A related solution is to create electronic systems designed to account for complexities in patient care, not just those in medical billing. Despite being no small task, this is important given that some have eschewed ethical concerns by arguing that patients have always had the ability and prerogative to lie or withhold health information and that therefore physicians should engage patients, rather than EHRs, to obtain accurate clinical information (i.e., HIT should not substitute for collaborative clinical communication).
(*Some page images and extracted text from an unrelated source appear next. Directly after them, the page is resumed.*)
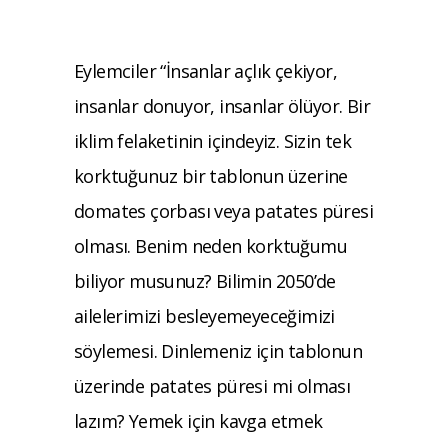
Eylemciler “İnsanlar açlık çekiyor,
insanlar donuyor, insanlar ölüyor. Bir
iklim felaketinin içindeyiz. Sizin tek
korktuğunuz bir tablonun üzerine
domates çorbası veya patates püresi
olması. Benim neden korktuğumu
biliyor musunuz? Bilimin 2050’de
ailelerimizi besleyemeyeceğimizi
söylemesi. Dinlemeniz için tablonun
üzerinde patates püresi mi olması
lazım? Yemek için kavga etmek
While this is true, it fails to account for the reality that EHRs can also make such communication challenging by filling clinical encounters with energy-intensive work around more and more data and clicks. For busy clinicians, culling electronic records for information may be more an issue of necessity and time than of preference. In turn, in conjunction with reforms in payment and organizational structure, HIT approaches that offload data-heavy steps (e.g., via native decision support or incorporation of scribes) in the right settings can provide physicians with the bandwidth to return their attention to what matters: the patient.

Ultimately, there is great promise in the digital future facilitated by EHRs and other technology. However, if these tools are implemented without strong ethical guidance or recognition that they must be designed to preserve elements of the clinical relationship, they may inadvertently counteract high-quality care even as they aspire to promote it.